Faster Xarray Quantile Computations with Dask

There have been a number of engineering improvements to Dask Array like consistent chunksizes in Xarray rolling-constructs and improved efficiency in map_overlap. Notably, as of Dask version 2024.11.2, calculating quantiles is much faster and more reliable.

Calculating Quantiles with Xarray

Calculating quantiles is a common operation for geospatial data. Quantiles show how a dataset is distributed over time, allowing you to identify trends, anomalies, and variation within specific grid cells or regions. These calculations are typically performed either for distinct groups within the dataset or across the dataset as a whole.

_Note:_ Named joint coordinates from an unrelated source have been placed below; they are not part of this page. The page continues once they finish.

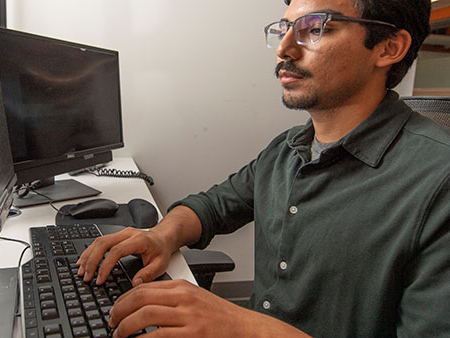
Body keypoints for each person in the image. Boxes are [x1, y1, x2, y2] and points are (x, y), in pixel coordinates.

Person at [77, 0, 450, 336]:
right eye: (285, 29)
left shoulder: (438, 182)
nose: (284, 50)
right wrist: (163, 235)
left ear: (388, 48)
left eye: (315, 29)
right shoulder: (286, 149)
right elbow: (212, 206)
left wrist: (242, 325)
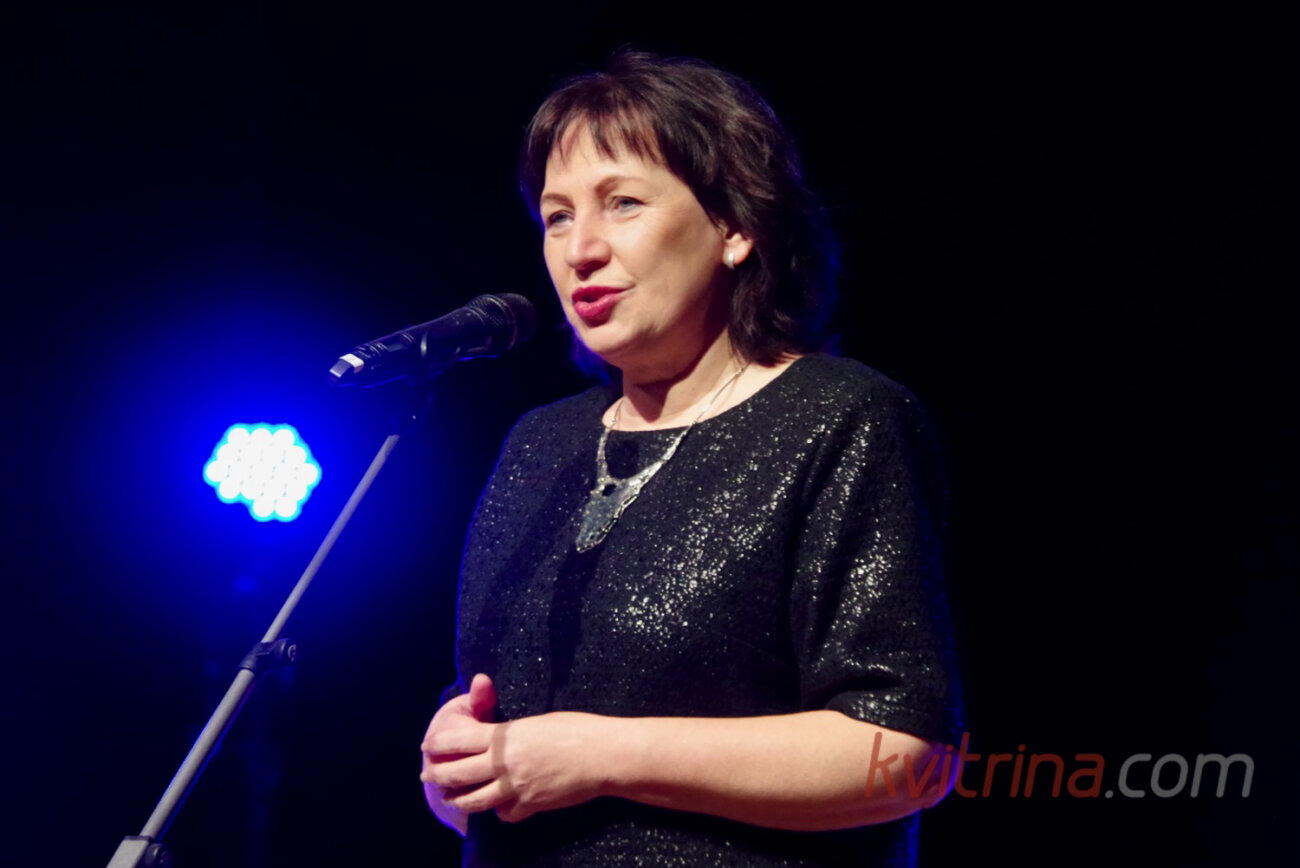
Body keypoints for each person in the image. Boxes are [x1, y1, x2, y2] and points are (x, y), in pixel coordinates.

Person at [420, 50, 962, 867]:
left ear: (735, 227)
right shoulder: (541, 444)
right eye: (558, 217)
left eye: (623, 203)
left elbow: (907, 756)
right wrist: (460, 764)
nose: (580, 248)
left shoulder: (839, 418)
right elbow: (500, 740)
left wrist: (599, 755)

The Problem: np.quantile Can Be Slow

The data we often encounter typically has a relatively short time axis, consisting of only a few hundred to a few thousand values, while the latitude and longitude dimensions are extensive.

Previously, the quantile calculation for every coordinate was done on a pretty small array with the NumPy implementation np.quantile or np.nanquantile:

import numpy as np

np.quantile(np.random.randn(500), q=0.5)

Dask lacked an efficient efficient multidimensional implementation for calculating quantiles, which meant calling the one-dimensional NumPy implementation millions of times in Python. This is very slow and also blocks the GIL (looking forward to a free-threaded Python world 😅). This caused large slowdowns on workers with more than one thread and could lead to runtimes over 200s per chunk.

Running the following computation previously took over 3 minutes to complete:

import xarray as xr
import dask.array as da

arr = da.random.random((50, 3_000, 3_000), chunks=(-1, "auto", "auto"))

darr = xr.DataArray(
    arr, dims=["time", "x", "y"]
)

darr.quantile(dim="time", q=0.75).compute()

Computing quantiles used to be painfully slow. The computation takes ~3 minutes to complete.

The Solution: A New dask.array.quantile

As of dask=2024.11.2, we've added a high-level quantile API to Dask that uses top level NumPy functions to extract the quantile for each time slice. The operations are more expensive than an optimal quantile implementation, but the vectorized, multidimensional nature of each call makes it a lot faster in aggregate. And we don't block the GIL anymore, so you can run with proper parallelism on your Dask workers.

Using the new implementation, this same microbenchmark takes ~9 seconds, a 20x speedup.

The new quantile implementation reduces runtime to ~1s per chunk, independent of the number of threads. This means we're able to calculate quantiles hundreds of times faster than before! You can expect the speedups to scale with the size of your quantile axis.